Seventeen out of 18 manufacturing industries reported growth in July, including machinery as well as computer and electronic products. Only textile mills reported a decline.
The ISM survey’s measure of prices paid by manufacturers fell to a reading of 85.7 last month from a record 92.1 in June, reflecting an easing in commodity prices. The drop – the largest pullback in the index since March 2020 – supports Federal Reserve Chair Jerome Powell’s contention that inflation will moderate as supply constraints abate.
The survey’s measure of supplier deliveries fell to 72.5 from a reading of 75.1 in June. The index vaulted to 78.8 in May, which was the highest reading since April 1974. A reading above 50 indicates slower deliveries.
Demand shifted to goods from services during the COVID-19 pandemic as millions of Americans were cooped up at home, straining the supply chain. Roughly half of the population has been fully vaccinated against the coronavirus, allowing people to travel, frequent restaurants, visit casinos and attend sporting events among services-related activities that were curbed early in the pandemic.
Government data last week showed spending on services accelerated sharply in the second quarter, helping to lift the level of gross domestic product above its peak in the fourth quarter of 2019.
U.S. stocks were trading higher, with the S&P 500 (.SPX) index near a record high as the U.S. Congress pushed ahead with a $1 trillion infrastructure bill.
The dollar (.DXY) fell against a basket of currencies. U.S. Treasury prices rose.
Still, anecdotes in the ISM survey suggested the supply chain was still a long way from normalizing. Machinery manufacturers said they are “having to place orders months ahead of time just to get a place in line.”
In the computer and electronics industry, manufacturers reported that “purchases continue to have long lead times due to shortages of raw materials.”
The scarcity of inputs has been well documented in the automobile industry, where a global semiconductor shortage has forced some car makers to idle assembly plants to manage their chips supply.
The ISM survey’s forward-looking new orders sub-index fell for a second straight month. But with inventories at factories very lean and business warehouses almost empty, the moderation in new orders growth is likely to reverse or remain minimal.

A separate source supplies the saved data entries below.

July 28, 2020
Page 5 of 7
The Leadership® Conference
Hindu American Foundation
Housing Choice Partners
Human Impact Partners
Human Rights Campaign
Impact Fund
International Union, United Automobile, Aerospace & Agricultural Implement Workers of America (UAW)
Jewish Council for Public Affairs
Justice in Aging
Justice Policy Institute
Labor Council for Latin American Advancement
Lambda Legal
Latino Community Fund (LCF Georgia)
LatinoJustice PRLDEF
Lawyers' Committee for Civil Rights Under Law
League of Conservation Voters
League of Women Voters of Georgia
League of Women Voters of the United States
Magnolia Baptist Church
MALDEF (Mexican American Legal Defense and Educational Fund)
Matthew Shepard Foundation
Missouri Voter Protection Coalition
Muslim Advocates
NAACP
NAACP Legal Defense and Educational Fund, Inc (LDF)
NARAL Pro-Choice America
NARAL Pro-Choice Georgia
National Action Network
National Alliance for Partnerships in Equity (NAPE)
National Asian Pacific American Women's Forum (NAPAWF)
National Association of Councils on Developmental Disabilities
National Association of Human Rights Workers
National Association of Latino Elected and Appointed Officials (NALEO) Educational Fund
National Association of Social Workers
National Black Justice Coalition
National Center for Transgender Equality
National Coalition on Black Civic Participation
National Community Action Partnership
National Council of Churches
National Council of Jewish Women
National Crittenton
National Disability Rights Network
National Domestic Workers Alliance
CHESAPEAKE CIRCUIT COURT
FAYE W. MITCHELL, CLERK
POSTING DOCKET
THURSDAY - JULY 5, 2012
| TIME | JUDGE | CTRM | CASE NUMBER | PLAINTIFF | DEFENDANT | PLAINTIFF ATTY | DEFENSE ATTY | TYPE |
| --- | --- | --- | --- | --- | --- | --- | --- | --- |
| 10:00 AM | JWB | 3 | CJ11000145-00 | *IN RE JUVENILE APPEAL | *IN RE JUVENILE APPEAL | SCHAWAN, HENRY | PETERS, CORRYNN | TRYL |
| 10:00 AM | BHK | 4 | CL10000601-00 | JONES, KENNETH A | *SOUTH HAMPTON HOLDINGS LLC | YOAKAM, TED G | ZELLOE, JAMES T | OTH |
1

Businesses depleted inventories at a rapid clip in the second quarter. Stocks at retailers are well below normal levels. Economists at Goldman Sachs expect retail and auto inventories will return to normal levels in mid-2022.

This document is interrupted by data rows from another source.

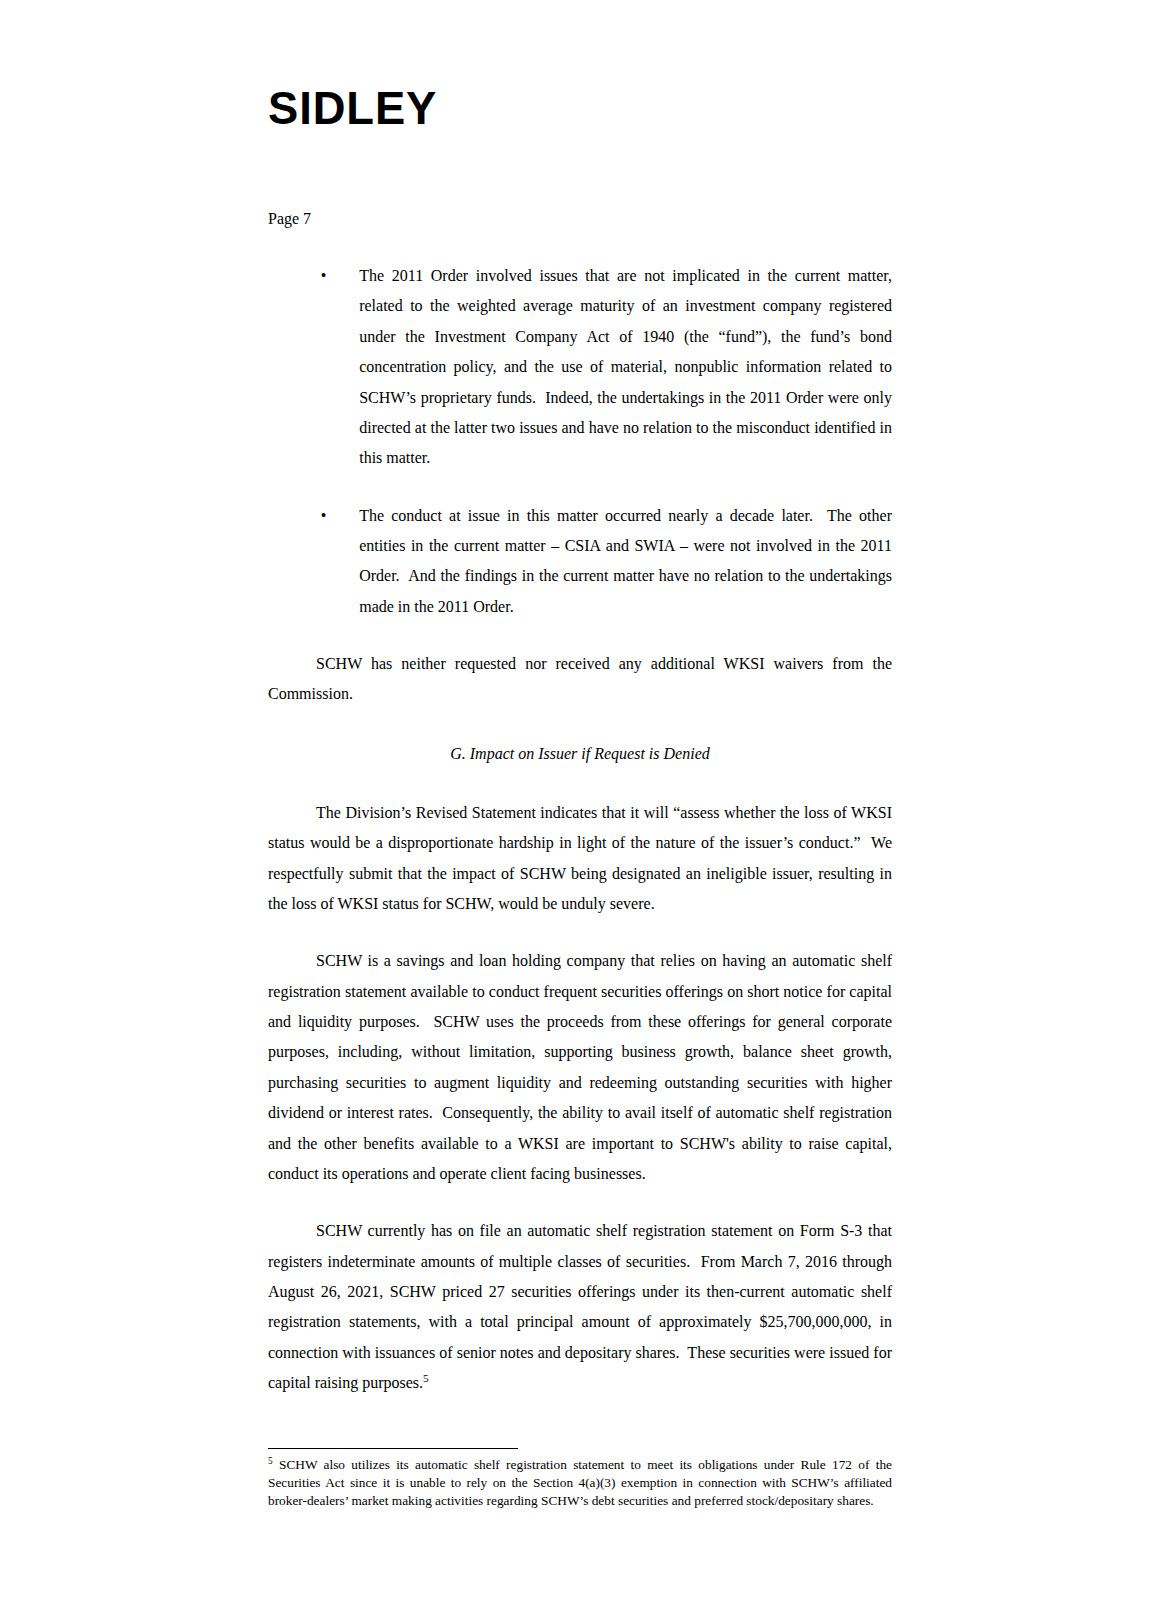SIDLEY
Page 7
The 2011 Order involved issues that are not implicated in the current matter, related to the weighted average maturity of an investment company registered under the Investment Company Act of 1940 (the “fund”), the fund’s bond concentration policy, and the use of material, nonpublic information related to SCHW’s proprietary funds. Indeed, the undertakings in the 2011 Order were only directed at the latter two issues and have no relation to the misconduct identified in this matter.
The conduct at issue in this matter occurred nearly a decade later. The other entities in the current matter – CSIA and SWIA – were not involved in the 2011 Order. And the findings in the current matter have no relation to the undertakings made in the 2011 Order.
SCHW has neither requested nor received any additional WKSI waivers from the Commission.
G. Impact on Issuer if Request is Denied
The Division’s Revised Statement indicates that it will “assess whether the loss of WKSI status would be a disproportionate hardship in light of the nature of the issuer’s conduct.” We respectfully submit that the impact of SCHW being designated an ineligible issuer, resulting in the loss of WKSI status for SCHW, would be unduly severe.
SCHW is a savings and loan holding company that relies on having an automatic shelf registration statement available to conduct frequent securities offerings on short notice for capital and liquidity purposes. SCHW uses the proceeds from these offerings for general corporate purposes, including, without limitation, supporting business growth, balance sheet growth, purchasing securities to augment liquidity and redeeming outstanding securities with higher dividend or interest rates. Consequently, the ability to avail itself of automatic shelf registration and the other benefits available to a WKSI are important to SCHW's ability to raise capital, conduct its operations and operate client facing businesses.
SCHW currently has on file an automatic shelf registration statement on Form S-3 that registers indeterminate amounts of multiple classes of securities. From March 7, 2016 through August 26, 2021, SCHW priced 27 securities offerings under its then-current automatic shelf registration statements, with a total principal amount of approximately $25,700,000,000, in connection with issuances of senior notes and depositary shares. These securities were issued for capital raising purposes.5
5 SCHW also utilizes its automatic shelf registration statement to meet its obligations under Rule 172 of the Securities Act since it is unable to rely on the Section 4(a)(3) exemption in connection with SCHW’s affiliated broker-dealers’ market making activities regarding SCHW’s debt securities and preferred stock/depositary shares.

Factories also hired more workers in July. A measure of factory employment rebounded after contracting modestly in June for the first time since November, though manufacturers continued to complain about the scarcity of workers.
Still, the rebound bodes well for July’s employment report, due to be released on Friday. Nonfarm payrolls likely increased by 880,000 jobs last month after rising by 850,000 in June.

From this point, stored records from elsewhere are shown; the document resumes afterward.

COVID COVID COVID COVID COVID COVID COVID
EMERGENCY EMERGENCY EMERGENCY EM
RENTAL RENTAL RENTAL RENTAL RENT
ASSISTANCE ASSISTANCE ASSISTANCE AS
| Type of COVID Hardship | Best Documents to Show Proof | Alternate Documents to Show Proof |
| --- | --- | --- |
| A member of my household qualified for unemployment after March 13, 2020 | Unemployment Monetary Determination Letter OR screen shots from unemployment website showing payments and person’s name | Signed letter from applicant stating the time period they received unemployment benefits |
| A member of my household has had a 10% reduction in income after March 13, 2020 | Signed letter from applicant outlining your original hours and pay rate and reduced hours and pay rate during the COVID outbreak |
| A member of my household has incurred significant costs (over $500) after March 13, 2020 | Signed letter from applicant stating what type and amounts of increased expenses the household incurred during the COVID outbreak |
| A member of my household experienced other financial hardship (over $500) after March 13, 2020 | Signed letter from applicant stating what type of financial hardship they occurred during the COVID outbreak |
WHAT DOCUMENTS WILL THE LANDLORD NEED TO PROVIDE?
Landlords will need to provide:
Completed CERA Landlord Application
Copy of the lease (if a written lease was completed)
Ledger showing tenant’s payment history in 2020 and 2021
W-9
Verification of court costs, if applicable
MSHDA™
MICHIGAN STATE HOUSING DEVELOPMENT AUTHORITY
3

The economy is facing a shortage of workers, with a record 9.2 million job openings. About 9.5 million people are officially unemployed.
Lack of affordable child care and fears of contracting the coronavirus have been blamed for keeping workers, mostly women, at home. There have also been pandemic-related retirements and career changes. Republicans and business groups have blamed enhanced unemployment benefits, including a $300 weekly payment from the federal government, for the labor crunch.
While more than 20 states led by Republican governors have ended these federal benefits before they were scheduled to run out in early September, there has been little evidence that the terminations boosted hiring.
The labor shortage is expected to ease in the fall when schools reopen for in-person learning, but a resurgence in new COVID-19 cases, driven by the Delta variant of the coronavirus, could make some people reluctant to return to the labor force.